PROBLEM REQUIREMENTS: Please repeat, from the entries that follow, the lines from the one containing "ring dip: (261, 46)" through the one containing "middle mcp: (171, 227)" exactly, adding nothing.

DATA SECTION:
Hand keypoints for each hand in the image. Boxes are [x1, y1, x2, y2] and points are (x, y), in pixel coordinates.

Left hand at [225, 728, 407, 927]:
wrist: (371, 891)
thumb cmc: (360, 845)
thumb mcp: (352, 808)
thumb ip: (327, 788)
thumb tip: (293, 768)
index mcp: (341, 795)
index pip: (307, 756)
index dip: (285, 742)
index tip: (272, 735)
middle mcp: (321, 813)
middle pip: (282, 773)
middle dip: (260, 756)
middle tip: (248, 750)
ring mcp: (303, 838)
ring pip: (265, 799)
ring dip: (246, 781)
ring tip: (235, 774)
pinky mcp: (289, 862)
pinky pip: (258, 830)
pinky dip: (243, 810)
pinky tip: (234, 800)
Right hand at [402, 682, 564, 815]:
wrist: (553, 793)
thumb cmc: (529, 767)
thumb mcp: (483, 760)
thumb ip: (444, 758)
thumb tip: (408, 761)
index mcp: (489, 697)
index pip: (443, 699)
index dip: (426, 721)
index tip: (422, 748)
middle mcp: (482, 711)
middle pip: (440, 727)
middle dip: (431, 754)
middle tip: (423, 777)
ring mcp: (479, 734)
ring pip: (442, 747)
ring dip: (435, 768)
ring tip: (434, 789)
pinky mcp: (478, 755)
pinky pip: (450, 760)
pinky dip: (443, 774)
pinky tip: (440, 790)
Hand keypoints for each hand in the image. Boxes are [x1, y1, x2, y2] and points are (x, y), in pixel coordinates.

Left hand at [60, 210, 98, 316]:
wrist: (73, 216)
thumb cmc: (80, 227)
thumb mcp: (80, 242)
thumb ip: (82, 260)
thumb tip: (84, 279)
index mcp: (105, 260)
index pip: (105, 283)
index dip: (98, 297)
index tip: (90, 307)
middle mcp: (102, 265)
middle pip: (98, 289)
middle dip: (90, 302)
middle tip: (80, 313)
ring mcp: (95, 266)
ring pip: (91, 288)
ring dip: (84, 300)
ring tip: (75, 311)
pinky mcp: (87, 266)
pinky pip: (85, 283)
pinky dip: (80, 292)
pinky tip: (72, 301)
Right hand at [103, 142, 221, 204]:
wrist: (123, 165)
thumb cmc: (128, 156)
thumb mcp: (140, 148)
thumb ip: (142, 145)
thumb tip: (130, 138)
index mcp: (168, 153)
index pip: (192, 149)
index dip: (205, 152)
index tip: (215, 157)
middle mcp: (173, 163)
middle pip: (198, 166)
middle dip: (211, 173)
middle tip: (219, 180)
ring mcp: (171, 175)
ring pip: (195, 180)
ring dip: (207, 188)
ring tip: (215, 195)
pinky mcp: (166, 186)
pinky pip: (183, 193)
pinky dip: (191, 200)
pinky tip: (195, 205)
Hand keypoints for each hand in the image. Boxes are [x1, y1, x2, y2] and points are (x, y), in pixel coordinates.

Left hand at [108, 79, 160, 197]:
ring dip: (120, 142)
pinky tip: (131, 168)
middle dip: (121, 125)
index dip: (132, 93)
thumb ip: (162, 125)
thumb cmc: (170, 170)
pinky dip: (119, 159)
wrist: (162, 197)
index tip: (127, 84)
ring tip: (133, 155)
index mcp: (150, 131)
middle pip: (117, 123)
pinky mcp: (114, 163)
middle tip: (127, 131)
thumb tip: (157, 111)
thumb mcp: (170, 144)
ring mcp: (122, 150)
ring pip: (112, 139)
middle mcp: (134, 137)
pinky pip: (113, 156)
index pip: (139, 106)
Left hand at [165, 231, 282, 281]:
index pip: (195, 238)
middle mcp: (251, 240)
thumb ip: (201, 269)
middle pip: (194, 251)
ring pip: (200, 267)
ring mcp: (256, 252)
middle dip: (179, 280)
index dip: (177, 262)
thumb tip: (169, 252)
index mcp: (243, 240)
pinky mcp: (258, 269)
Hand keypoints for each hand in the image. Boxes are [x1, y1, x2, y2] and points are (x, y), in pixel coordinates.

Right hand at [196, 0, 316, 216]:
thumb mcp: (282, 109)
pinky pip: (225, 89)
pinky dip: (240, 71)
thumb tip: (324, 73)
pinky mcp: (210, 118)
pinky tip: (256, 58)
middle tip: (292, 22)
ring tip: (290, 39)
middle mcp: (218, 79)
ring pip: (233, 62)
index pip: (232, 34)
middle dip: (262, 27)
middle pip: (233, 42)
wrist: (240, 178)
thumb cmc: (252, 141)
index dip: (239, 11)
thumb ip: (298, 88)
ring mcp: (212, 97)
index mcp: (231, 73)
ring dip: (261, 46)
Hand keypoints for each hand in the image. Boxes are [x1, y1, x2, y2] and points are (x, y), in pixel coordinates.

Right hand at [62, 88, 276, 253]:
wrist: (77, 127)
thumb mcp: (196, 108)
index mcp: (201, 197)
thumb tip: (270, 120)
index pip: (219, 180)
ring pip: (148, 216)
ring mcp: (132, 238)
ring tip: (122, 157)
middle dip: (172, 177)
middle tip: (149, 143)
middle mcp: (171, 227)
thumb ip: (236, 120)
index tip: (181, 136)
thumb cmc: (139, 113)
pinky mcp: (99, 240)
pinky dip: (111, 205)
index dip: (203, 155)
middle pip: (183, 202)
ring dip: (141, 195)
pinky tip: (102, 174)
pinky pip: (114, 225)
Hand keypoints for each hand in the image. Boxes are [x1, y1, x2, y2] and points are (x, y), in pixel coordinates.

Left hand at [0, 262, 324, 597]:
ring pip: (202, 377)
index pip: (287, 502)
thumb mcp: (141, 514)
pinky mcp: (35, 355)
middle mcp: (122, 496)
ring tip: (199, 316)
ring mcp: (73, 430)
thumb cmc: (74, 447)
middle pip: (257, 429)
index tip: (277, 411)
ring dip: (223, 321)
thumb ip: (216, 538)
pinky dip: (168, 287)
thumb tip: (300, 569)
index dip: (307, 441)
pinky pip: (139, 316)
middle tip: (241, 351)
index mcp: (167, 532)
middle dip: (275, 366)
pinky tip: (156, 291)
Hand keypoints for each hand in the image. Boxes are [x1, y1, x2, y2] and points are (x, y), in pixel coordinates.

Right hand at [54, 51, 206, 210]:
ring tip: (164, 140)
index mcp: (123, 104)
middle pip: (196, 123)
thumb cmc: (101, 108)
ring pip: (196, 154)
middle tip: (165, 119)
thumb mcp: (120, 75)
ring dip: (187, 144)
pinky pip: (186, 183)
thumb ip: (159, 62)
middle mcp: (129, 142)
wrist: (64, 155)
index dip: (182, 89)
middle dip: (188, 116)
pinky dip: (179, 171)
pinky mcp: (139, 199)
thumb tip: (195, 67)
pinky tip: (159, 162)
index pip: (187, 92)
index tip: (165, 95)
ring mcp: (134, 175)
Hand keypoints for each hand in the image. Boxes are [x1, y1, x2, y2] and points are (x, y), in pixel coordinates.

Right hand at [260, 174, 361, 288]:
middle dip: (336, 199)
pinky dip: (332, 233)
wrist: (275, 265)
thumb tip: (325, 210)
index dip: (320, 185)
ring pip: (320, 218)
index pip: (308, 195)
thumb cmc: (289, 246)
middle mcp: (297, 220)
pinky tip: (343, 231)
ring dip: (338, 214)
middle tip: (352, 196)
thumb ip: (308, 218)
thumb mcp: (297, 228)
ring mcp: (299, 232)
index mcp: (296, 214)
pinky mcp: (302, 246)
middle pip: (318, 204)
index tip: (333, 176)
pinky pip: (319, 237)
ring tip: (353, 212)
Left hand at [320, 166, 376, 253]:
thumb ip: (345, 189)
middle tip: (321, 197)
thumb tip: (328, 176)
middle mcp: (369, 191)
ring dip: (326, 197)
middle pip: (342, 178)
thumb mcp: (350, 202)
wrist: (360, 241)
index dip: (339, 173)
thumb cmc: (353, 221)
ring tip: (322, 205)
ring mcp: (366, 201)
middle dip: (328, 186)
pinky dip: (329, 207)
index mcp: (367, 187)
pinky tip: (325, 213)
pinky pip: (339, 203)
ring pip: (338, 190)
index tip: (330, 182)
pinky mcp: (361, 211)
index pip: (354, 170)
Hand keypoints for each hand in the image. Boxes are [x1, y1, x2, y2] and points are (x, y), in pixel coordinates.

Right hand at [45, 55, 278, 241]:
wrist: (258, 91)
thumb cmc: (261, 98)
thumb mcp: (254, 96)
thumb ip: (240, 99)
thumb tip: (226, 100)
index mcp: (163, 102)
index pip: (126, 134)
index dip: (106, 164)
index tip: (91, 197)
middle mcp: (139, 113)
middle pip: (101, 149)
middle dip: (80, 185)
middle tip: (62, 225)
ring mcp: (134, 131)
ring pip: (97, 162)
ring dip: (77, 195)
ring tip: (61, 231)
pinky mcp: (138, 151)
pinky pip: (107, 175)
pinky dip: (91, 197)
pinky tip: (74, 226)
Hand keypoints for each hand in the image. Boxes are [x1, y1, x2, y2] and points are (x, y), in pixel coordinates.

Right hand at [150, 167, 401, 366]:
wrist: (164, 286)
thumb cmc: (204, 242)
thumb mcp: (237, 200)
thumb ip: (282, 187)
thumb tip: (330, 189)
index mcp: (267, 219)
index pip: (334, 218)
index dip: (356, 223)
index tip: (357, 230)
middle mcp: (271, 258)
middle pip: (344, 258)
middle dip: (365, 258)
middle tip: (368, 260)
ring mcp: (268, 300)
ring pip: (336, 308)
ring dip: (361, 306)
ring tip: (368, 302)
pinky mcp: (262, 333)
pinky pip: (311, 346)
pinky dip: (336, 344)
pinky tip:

TASK RESULT:
ring dip: (261, 46)
Hand keypoints for each hand in the image. Boxes are [x1, y1, x2, y2] and points are (x, y), in pixel coordinates.

Right hand at [62, 88, 276, 253]:
wrist: (77, 127)
thumb mcp: (196, 108)
index mcp: (201, 197)
thumb tip: (270, 120)
index pip: (219, 180)
ring pip: (148, 216)
ring mcp: (132, 238)
ring tip: (122, 157)
middle dip: (172, 177)
middle tip: (149, 143)
middle mcp: (171, 227)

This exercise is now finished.